For much of this second period, the UK growth rate has been higher than that of our European partners. They have stagnated; we have discovered a fresh dynamism. Of course there have been other factors in that turnaround, including the supply side reforms of the 1980s. But the main conclusion I draw is that, within fairly wide limits, it is not so much the level of taxation which influences economic performance as the expectation people have of what the tax burden will be--in other words, the expected trend of taxes. If they expect the burden to go up, their efforts will slacken; if they expect it to go down their efforts will quicken.

That is very relevant to the present situation. Between 1981 and 1997 the tax burden fell from 39 per cent. to 36 per cent. of GDP. Since 1997 it has started to creep up again as a result of what we call stealth taxes--excise duties, tobacco tax escalators, windfall taxes, reductions of allowances, and so on. It is projected to go up to 37 per cent. by the year 2001--a very small amount, I concede, but one which could have large effects if that is expected to set a trend of rising taxation.

That is the first point to which I wish to draw attention. It is not just the level of taxes which determines economic performance, but the expectation of whether taxes will go up or down.

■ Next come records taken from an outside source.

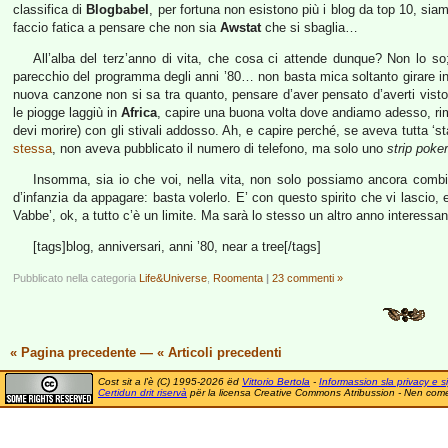
classifica di
Blogbabel
, per fortuna non esistono più i blog da top 10, si
faccio fatica a pensare che non sia
Awstat
che si sbaglia…
All’alba del terz’anno di vita, che cosa ci attende dunque? Non lo s
parecchio del programma degli anni ’80… non basta mica soltanto girare in
nuova canzone non si sa tra quanto, pensare d’aver pensato d’averti visto 
le piogge laggiù in
Africa
, capire una buona volta dove andiamo adesso, rim
devi morire) con gli stivali addosso. Ah, e capire perché, se aveva tutta ‘s
stessa
, non aveva pubblicato il numero di telefono, ma solo uno
strip poker
Insomma, sia io che voi, nella vita, non solo possiamo ancora combina
d’infanzia da appagare: basta volerlo. E’ con questo spirito che vi lascio, 
Vabbe’, ok, a tutto c’è un limite. Ma sarà lo stesso un altro anno interessan
[tags]blog, anniversari, anni ’80, near a tree[/tags]
Pubblicato nella categoria
Life&Universe
,
Roomenta
|
23 commenti »
« Pagina precedente
—
« Articoli precedenti
Cost sit a l'è (C) 1995-2026 ëd
Vittorio Bertola
-
Informassion sla privacy e si
Certidun drit riservà
për la licensa Creative Commons Atribussion - Nen comer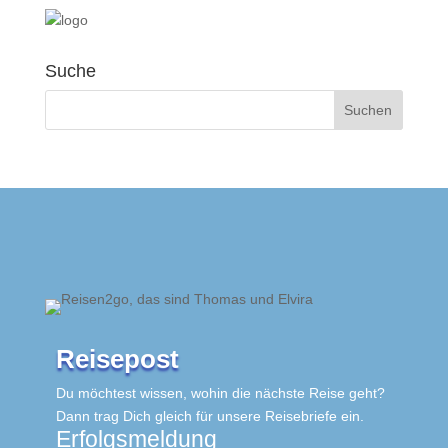
Suche
Reisepost
Du möchtest wissen, wohin die nächste Reise geht?
Dann trag Dich gleich für unsere Reisebriefe ein.
Erfolgsmeldung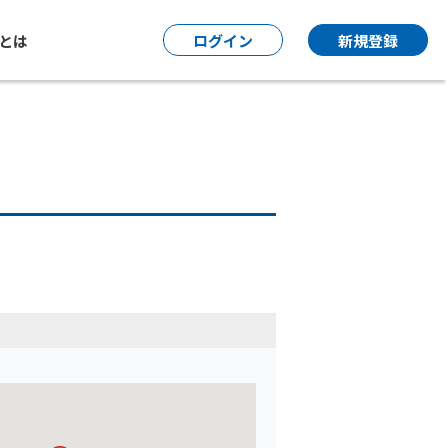
P とは
ログイン
新規登録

My second point is the close connection between the level of taxation and fiscal rules. The reason is that a budget which is balanced to any large extent by borrowing leads to debt accumulation which has to be financed by higher taxes. If one has no budget rules but simply allows borrowing to plug any shortfall of normal taxes, one gets into an unsustainable debt situation which means one then has to raise taxes. So there is a quite close connection between the level and trend of taxation and budget rules. A balanced budget in the normal sense was achieved only once in our country between 1945 and 1988--from 1968-70 when the noble Lord, Lord Jenkins of Hillhead, was Chancellor. I am glad to pay tribute to him for that achievement.